Historinhas mal contadas, meu caro Tozé Costa, só comandos africanos e chefes de milícias, fuzilados, pós 25 de Abril, porque estavam mais perto de nós, os odiados e bem amados portugueses,foram centenas e centenas.
Ai, os amanhãs que cantam e a porca da política que obscurece o entendimento.

Abraço,

António Graça de Abreu

António J. P. Costa disse...

Camarada

A revista que o Beja analisa publicava-se quando eu nem sabia onde era a Guiné.´
Estes doc. são autênticos e traduzem a opinião das autoridades e a realidade vivida na Guiné que não era ainda a tal "Guiné melhor"
Foram visados directa ou indirectamente pela comissão de censura que os deixou publicar e, se calhar, até aplaudiu.
Os pretinhos, como Salazar dizia, eram tão castiços... não eram?

Olha um Ab. e bom FdS
António J. P. Costa

António J. P. Costa disse...
Este comentário foi removido pelo autor.
António J. P. Costa disse...

Já agora diz-me lá o que é que têm os fusilamentos a ver com isto?
Os fuzilados não eram em grande parte nem nascidos.
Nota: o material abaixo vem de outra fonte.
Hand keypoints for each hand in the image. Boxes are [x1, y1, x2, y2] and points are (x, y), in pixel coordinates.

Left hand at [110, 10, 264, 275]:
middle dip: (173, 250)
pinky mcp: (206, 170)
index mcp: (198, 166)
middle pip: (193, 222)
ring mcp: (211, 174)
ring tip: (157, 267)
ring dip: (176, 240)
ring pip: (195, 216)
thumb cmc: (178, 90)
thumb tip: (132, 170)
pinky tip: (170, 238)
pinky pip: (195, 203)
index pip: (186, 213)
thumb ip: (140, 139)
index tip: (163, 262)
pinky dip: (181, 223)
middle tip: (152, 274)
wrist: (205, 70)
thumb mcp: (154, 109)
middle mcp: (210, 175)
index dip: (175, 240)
Ora explica
Um Ab.

antonio graça de abreu disse...

Dizes, meu caro Tozé Costa: "Os guineenses nunca se curvaram, admitiram ou sequer aceitaram o domínio dos portugueses."
Nunca? Nunca digas nunca!
Foram fuzilados porquê?
Porque admitiram e aceitaram uma Guiné melhor, mais moderna e livre, mais próxima de todos nós, portugueses.
O resto é política, péssima política.